Task brief:
Each entry is to be retyped exactly as it appears, and each image is to be dropped.

Dataset START

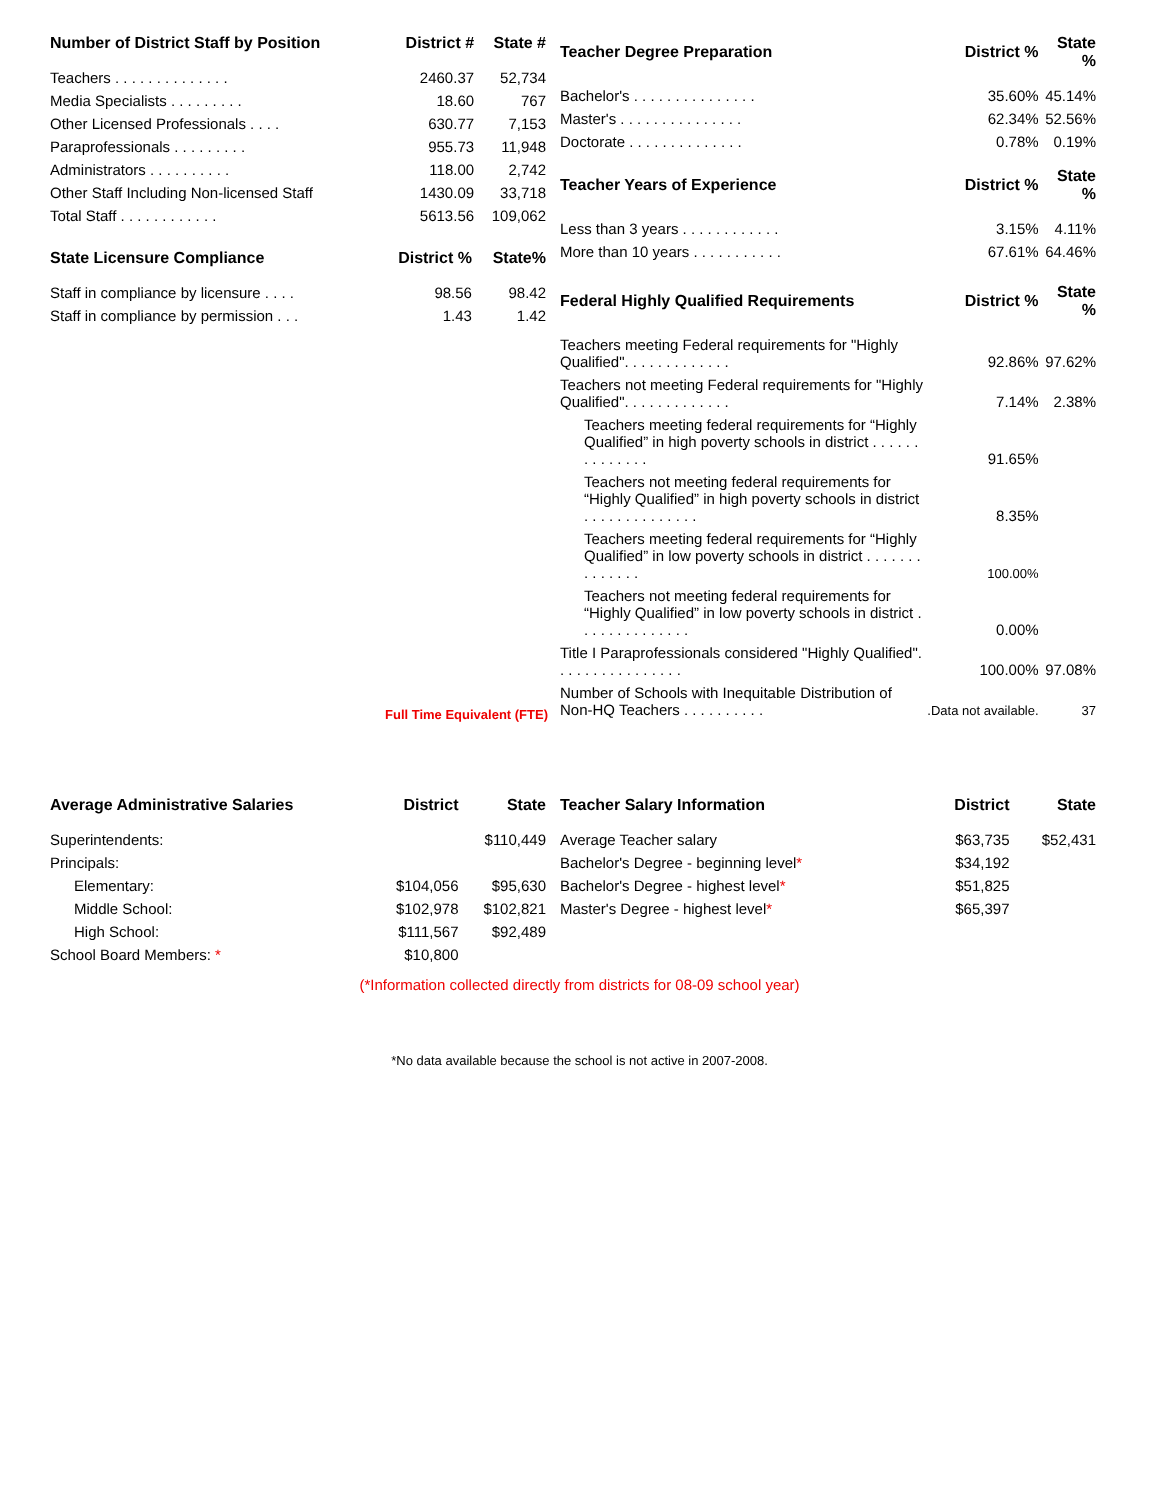| Number of District Staff by Position | District # | State # |
| --- | --- | --- |
| Teachers . . . . . . . . . . . . . . | 2460.37 | 52,734 |
| Media Specialists . . . . . . . . . | 18.60 | 767 |
| Other Licensed Professionals . . . . | 630.77 | 7,153 |
| Paraprofessionals . . . . . . . . . | 955.73 | 11,948 |
| Administrators . . . . . . . . . . | 118.00 | 2,742 |
| Other Staff Including Non-licensed Staff | 1430.09 | 33,718 |
| Total Staff . . . . . . . . . . . . | 5613.56 | 109,062 |
| State Licensure Compliance | District % | State% |
| --- | --- | --- |
| Staff in compliance by licensure . . . . | 98.56 | 98.42 |
| Staff in compliance by permission . . . | 1.43 | 1.42 |
Full Time Equivalent (FTE)
| Teacher Degree Preparation | District % | State % |
| --- | --- | --- |
| Bachelor's . . . . . . . . . . . . . . . | 35.60% | 45.14% |
| Master's . . . . . . . . . . . . . . . | 62.34% | 52.56% |
| Doctorate . . . . . . . . . . . . . . | 0.78% | 0.19% |
| Teacher Years of Experience | District % | State % |
| Less than 3 years . . . . . . . . . . . . | 3.15% | 4.11% |
| More than 10 years . . . . . . . . . . . | 67.61% | 64.46% |
| Federal Highly Qualified Requirements | District % | State % |
| Teachers meeting Federal requirements for "Highly Qualified". . . . . . . . . . . . . | 92.86% | 97.62% |
| Teachers not meeting Federal requirements for "Highly Qualified". . . . . . . . . . . . . | 7.14% | 2.38% |
| Teachers meeting federal requirements for “Highly Qualified” in high poverty schools in district . . . . . . . . . . . . . . | 91.65% | |
| Teachers not meeting federal requirements for “Highly Qualified” in high poverty schools in district . . . . . . . . . . . . . . | 8.35% | |
| Teachers meeting federal requirements for “Highly Qualified” in low poverty schools in district . . . . . . . . . . . . . . | 100.00% | |
| Teachers not meeting federal requirements for “Highly Qualified” in low poverty schools in district . . . . . . . . . . . . . . | 0.00% | |
| Title I Paraprofessionals considered "Highly Qualified". . . . . . . . . . . . . . . . | 100.00% | 97.08% |
| Number of Schools with Inequitable Distribution of Non-HQ Teachers . . . . . . . . . . | .Data not available. | 37 |
| Average Administrative Salaries | District | State |
| --- | --- | --- |
| Superintendents: | | $110,449 |
| Principals: | | |
| Elementary: | $104,056 | $95,630 |
| Middle School: | $102,978 | $102,821 |
| High School: | $111,567 | $92,489 |
| School Board Members: * | $10,800 | |
| Teacher Salary Information | District | State |
| --- | --- | --- |
| Average Teacher salary | $63,735 | $52,431 |
| Bachelor's Degree - beginning level * | $34,192 | |
| Bachelor's Degree - highest level * | $51,825 | |
| Master's Degree - highest level * | $65,397 | |
(*Information collected directly from districts for 08-09 school year)
*No data available because the school is not active in 2007-2008.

Dataset END

Your response:
| Number of District Staff by Position | District # | State # |
| --- | --- | --- |
| Teachers . . . . . . . . . . . . . . | 2460.37 | 52,734 |
| Media Specialists . . . . . . . . . | 18.60 | 767 |
| Other Licensed Professionals . . . . | 630.77 | 7,153 |
| Paraprofessionals . . . . . . . . . | 955.73 | 11,948 |
| Administrators . . . . . . . . . . | 118.00 | 2,742 |
| Other Staff Including Non-licensed Staff | 1430.09 | 33,718 |
| Total Staff . . . . . . . . . . . . | 5613.56 | 109,062 |
| State Licensure Compliance | District % | State% |
| --- | --- | --- |
| Staff in compliance by licensure . . . . | 98.56 | 98.42 |
| Staff in compliance by permission . . . | 1.43 | 1.42 |
Full Time Equivalent (FTE)
| Teacher Degree Preparation | District % | State % |
| --- | --- | --- |
| Bachelor's . . . . . . . . . . . . . . . | 35.60% | 45.14% |
| Master's . . . . . . . . . . . . . . . | 62.34% | 52.56% |
| Doctorate . . . . . . . . . . . . . . | 0.78% | 0.19% |
| Teacher Years of Experience | District % | State % |
| Less than 3 years . . . . . . . . . . . . | 3.15% | 4.11% |
| More than 10 years . . . . . . . . . . . | 67.61% | 64.46% |
| Federal Highly Qualified Requirements | District % | State % |
| Teachers meeting Federal requirements for "Highly Qualified". . . . . . . . . . . . . | 92.86% | 97.62% |
| Teachers not meeting Federal requirements for "Highly Qualified". . . . . . . . . . . . . | 7.14% | 2.38% |
| Teachers meeting federal requirements for “Highly Qualified” in high poverty schools in district . . . . . . . . . . . . . . | 91.65% | |
| Teachers not meeting federal requirements for “Highly Qualified” in high poverty schools in district . . . . . . . . . . . . . . | 8.35% | |
| Teachers meeting federal requirements for “Highly Qualified” in low poverty schools in district . . . . . . . . . . . . . . | 100.00% | |
| Teachers not meeting federal requirements for “Highly Qualified” in low poverty schools in district . . . . . . . . . . . . . . | 0.00% | |
| Title I Paraprofessionals considered "Highly Qualified". . . . . . . . . . . . . . . . | 100.00% | 97.08% |
| Number of Schools with Inequitable Distribution of Non-HQ Teachers . . . . . . . . . . | .Data not available. | 37 |
| Average Administrative Salaries | District | State |
| --- | --- | --- |
| Superintendents: | | $110,449 |
| Principals: | | |
| Elementary: | $104,056 | $95,630 |
| Middle School: | $102,978 | $102,821 |
| High School: | $111,567 | $92,489 |
| School Board Members: * | $10,800 | |
| Teacher Salary Information | District | State |
| --- | --- | --- |
| Average Teacher salary | $63,735 | $52,431 |
| Bachelor's Degree - beginning level * | $34,192 | |
| Bachelor's Degree - highest level * | $51,825 | |
| Master's Degree - highest level * | $65,397 | |
(*Information collected directly from districts for 08-09 school year)
*No data available because the school is not active in 2007-2008.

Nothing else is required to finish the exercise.